WASHINGTON — A working group of independent financial advisors is close to finalizing a preliminary outline of topics for the first-ever municipal advisor exam, which will be administered by the Municipal Securities Rulemaking Board, sources said.
The exam itself will not be ready before the fall of 2012, but the working group — comprised of roughly a dozen independent advisors and MSRB staff — will convene for a two-day meeting in Alexandria, Va. later this week, the third in a planned series of four such sessions, sources said.
Progress on completing the preliminary outline comes a little more than a year after the Dodd-Frank Wall Street Reform and Consumer Protection Act, which expanded the MSRB’s jurisdiction to include muni advisor regulation. Dodd-Frank also requires the board to develop professional qualifications standards for the newly regulated group. Municipal advisors are now required to register with the Securities and Exchange Commission and the MSRB.
Still, the working group’s efforts are only an initial step in a lengthy test-development process.
“These folks really need to be applauded for their dedication to the industry,” Lynnette Hotchkiss, the MSRB’s executive director, said in an interview. “It’s really hard to get it right.”
Later this year, the MSRB will survey muni advisors about the exam, which will assess the competency of entry-level muni advisors, according to a June update posted on the board’s website. The MSRB will use the survey results to prepare a “draft examination content outline,” which will become the basis for preparing the exam.
That outline would then be submitted to the board, and, if approved, filed with the SEC. The MSRB will announce the exam’s effective date when it files the SEC proposal, the update said.
The SEC would likely float the proposal for public comments, Hotchkiss said, adding that industry input is a key part of the MSRB’s process as well.
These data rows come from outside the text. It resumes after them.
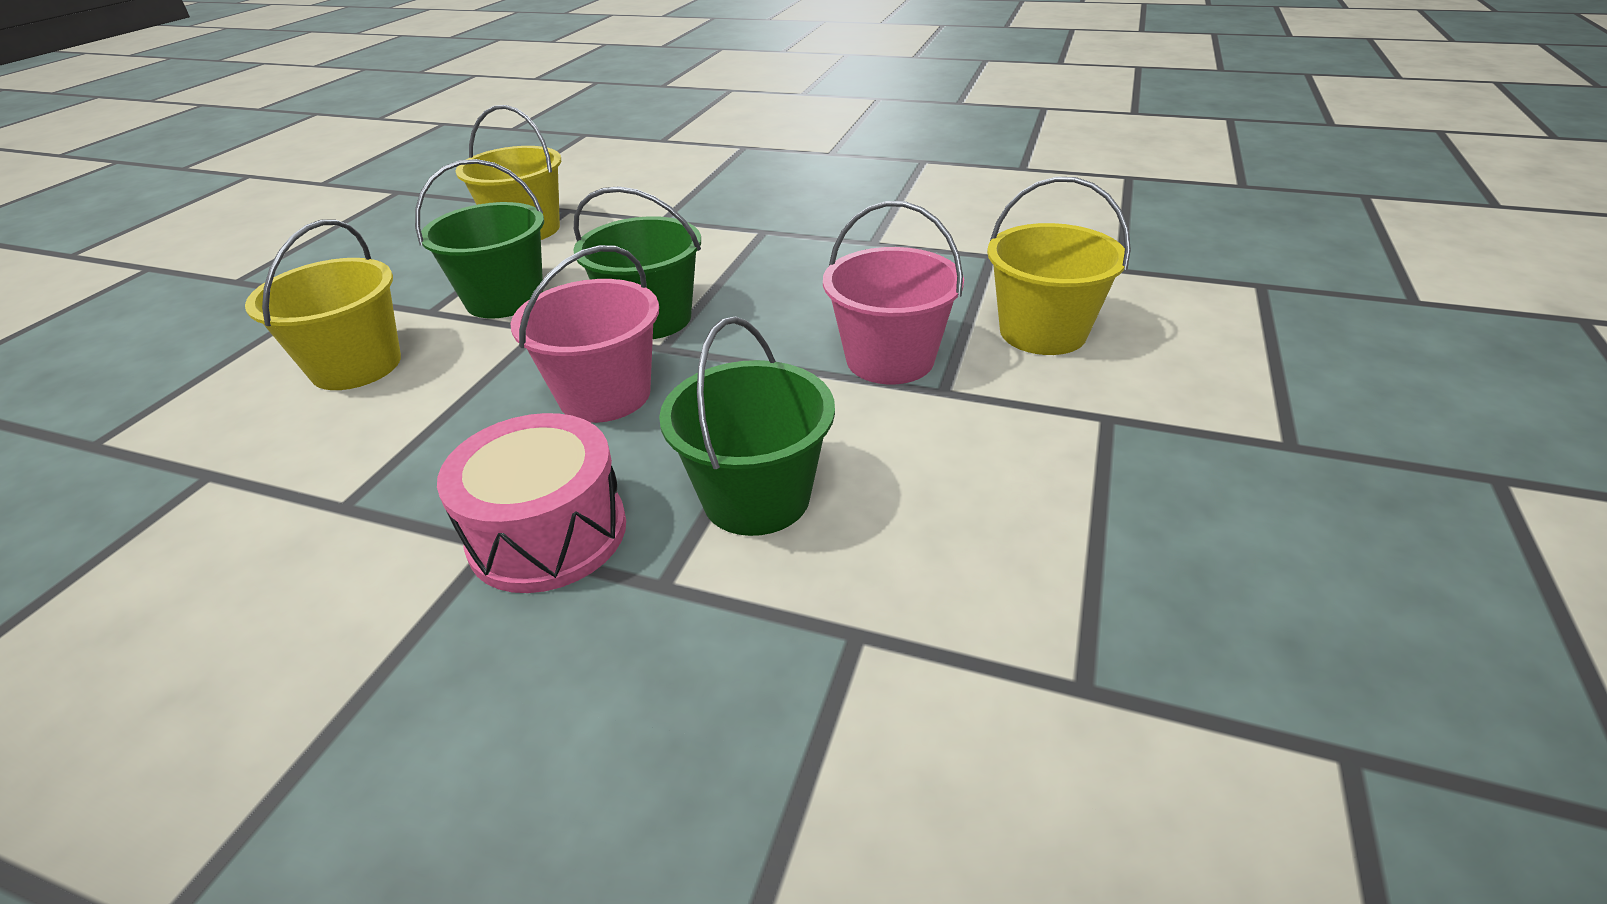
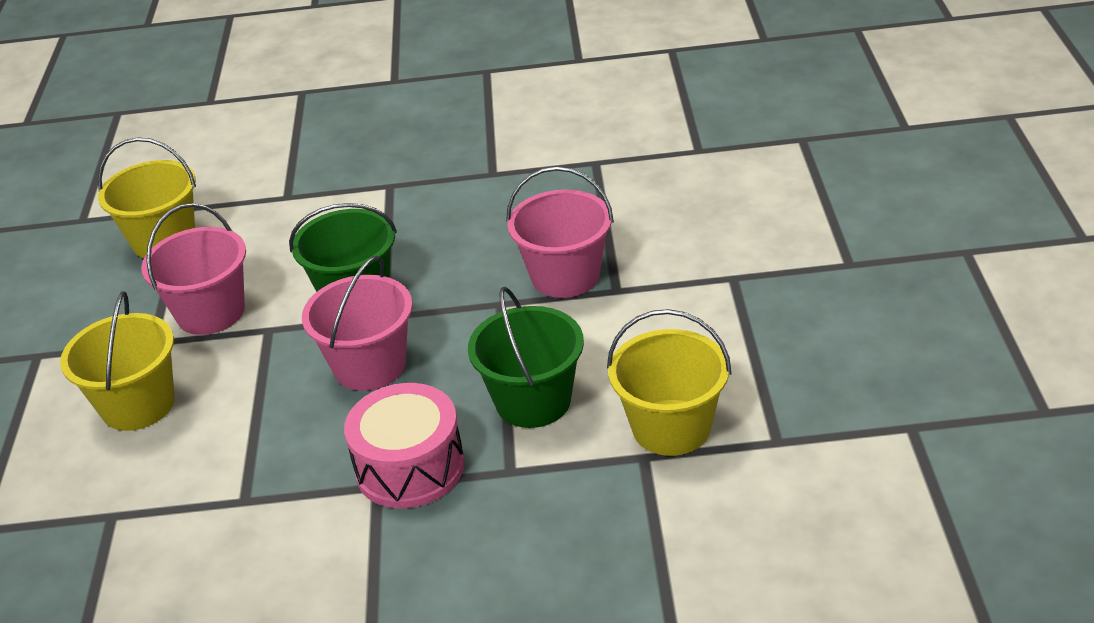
camera: 20 degrees left, 0 degrees up
green bucket [415,159,544,319] -> pink bucket [141,203,246,335]
yellow bucket [987,177,1131,355] -> yellow bucket moved to [607,309,731,456]

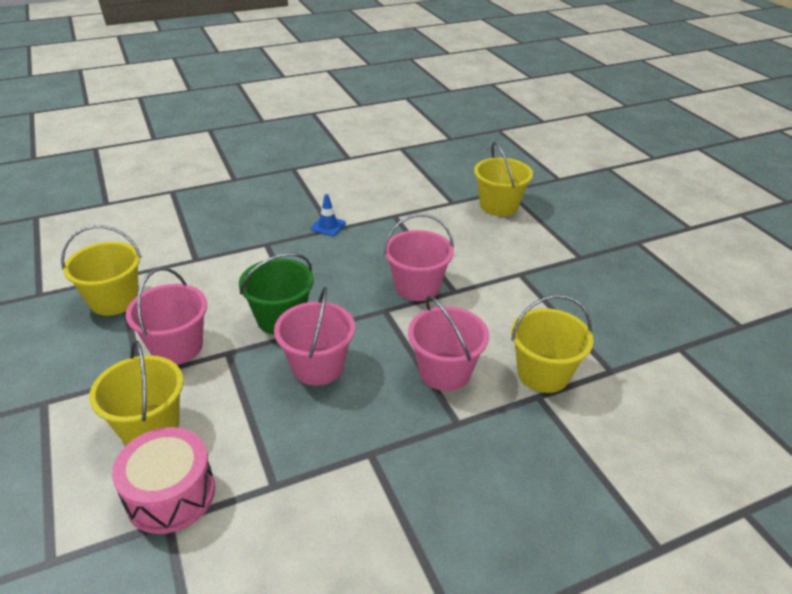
camera: 25 degrees left, 0 degrees up
pink drum [344,383,465,509] -> pink drum moved to [112,427,215,534]
green bucket [468,287,584,428] -> pink bucket [408,296,489,391]
none -> blue traffic cone [311,194,346,236]
none -> yellow bucket [474,142,533,216]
“We are on track to deliver the exam in the fall of 2012,” she said. “It’s important to know that’s about how long it takes to go through a very thorough, robust process.”
Since last fall, the board has canvassed market participants about municipal advisors’ professional qualifications through focus groups and outreach events, held in cities such as Atlanta, Austin, Texas, Los Angeles, and New York.
Municipal advisors can also e-mail comments to the MSRB, the update said.
In addition, Hotchkiss confirmed the board has retained Ronald Hambleton, a test-writing specialist, known as a psychometrician, who is the executive director of the Center for Educational Assessment at the University of Massachusetts at Amherst, to develop the exam.
In an interview this spring, Hotchkiss said a psychometrician had been hired to assess the advisor test’s validity, including whether questions can be gamed in any way.
Hambleton did not respond to a request for comment. According to Hambleton’s resume, which is posted on the web, he holds a bachelor’s degree in math and psychology from the University of Waterloo and a master’s and a Ph. D. in psychometric methods from the University of Toronto.
He has served as an MSRB consultant on “professional exams,” his resume says.
Hambleton has also co-authored two MSRB reports: a 1997 job analysis study of municipal securities sales representatives, public finance professionals, traders, and underwriters; and a 2000 job analysis study for the Series 53 exam, which tests the qualifications of municipal securities principals.
Last year, the board proposed revisions to a study outline for the Series 52 exam, which tests the qualifications of municipal securities representatives. The SEC approved an immediate effective date and released the proposal for further public comments.
Still, Hotchkiss said the process for creating the muni-advisor exam was “no different” than for any of the other tests the board administers, such as the Series 52 and 53.
“It’s a little bit more challenging, because there are a lot of different kinds of municipal advisors,” she said. “We’re really looking for the core kinds of issues.”